O quebra-cabeça é composto em companhia de escritores, artistas e filósofos que enfrentaram perguntas semelhantes (sempre irrespondíveis) sobre a mortalidade: Sigmund Freud e Albert Camus; o pessimista Dmitri Shostakovich; o medroso Philip Larkin; o ressentido Edmund Wilson; Stravinsky remete a Nikolai Gogol e Maurice Ravel e por aí vai. O mais valorizado, porém, é o francês Jules Renard (1864-1910). Num diário dos anos 1980, Barnes anotou uma frase de Renard bastante alusiva: “A palavra mais verdadeira, mais exata, mais cheia de significado é a palavra nada”.
Barnes assume desde sempre que Nada a temer não é exatamente uma autobiografia, o que pode tornar irrelevantes as potenciais discussões sobre o verdadeiro e o verossímil na obra. O pacto é claro: é um romance e ponto. Mas são muito evidentes as semelhanças com aqueles textos autobiográficos em primeira pessoa nos quais o autor disserta livremente sobre uma vivência factual, uma fase de sua vida real ou uma idéia fixa.

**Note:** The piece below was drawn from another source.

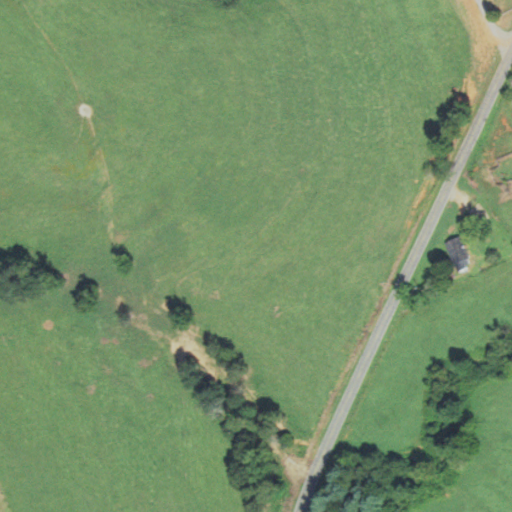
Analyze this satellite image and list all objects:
building: (460, 252)
road: (403, 282)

Esse tipo de narrativa fortemente anglo-saxônica que busca um equilíbrio entre memória e reflexão, a fim de atribuir um sentido ao que passou, tem nome: personal essay (“ensaio pessoal”). Nos Estados Unidos e na Inglaterra, os personal essays não costumam ser confundidos com obras de ficção. No Brasil, diferentemente, raciocina-se mais ou menos assim: ora, se tudo é “romance autobiográfico” (ou “memória romanceada”), então para que quebrarmos a cabeça com mais uma “categoria”? Uma boa pergunta, de qualquer forma.

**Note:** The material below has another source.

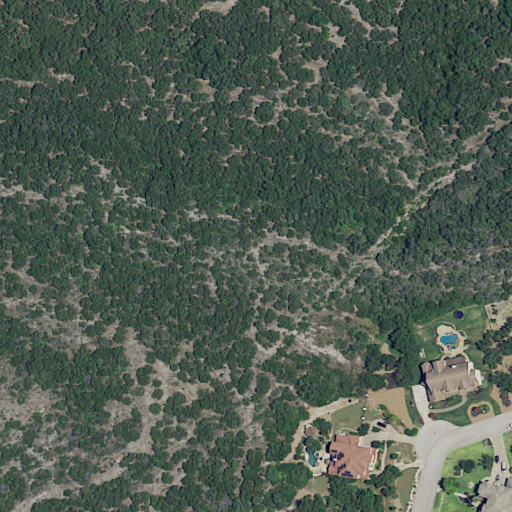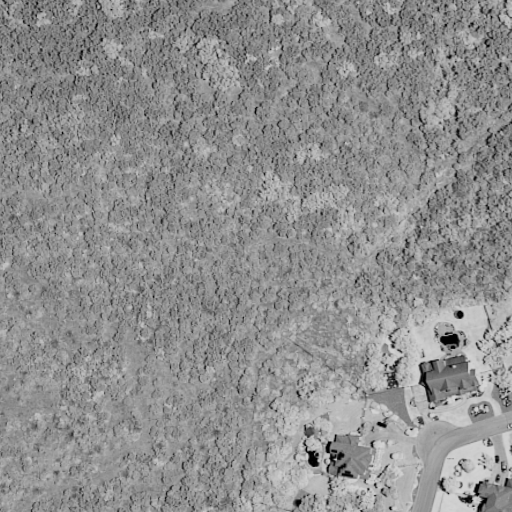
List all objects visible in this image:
building: (450, 377)
road: (441, 442)
building: (353, 457)
building: (498, 496)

Apesar das confusões e desconhecimentos, as livrarias brasileiras estão atulhadas de personal essays, em geral traduções que se distribuem pelas estantes de biografia, de literatura estrangeira, de literatura brasileira, de crítica literária, de sociologia etc. A maioria dessas obras, porém, não consegue ultrapassar (1) o relato confessional em tom de auto-ajuda, (2) o desabafo tosco que não faz jus à vivência narrada e (3) o exercício de egocentrismo hermético.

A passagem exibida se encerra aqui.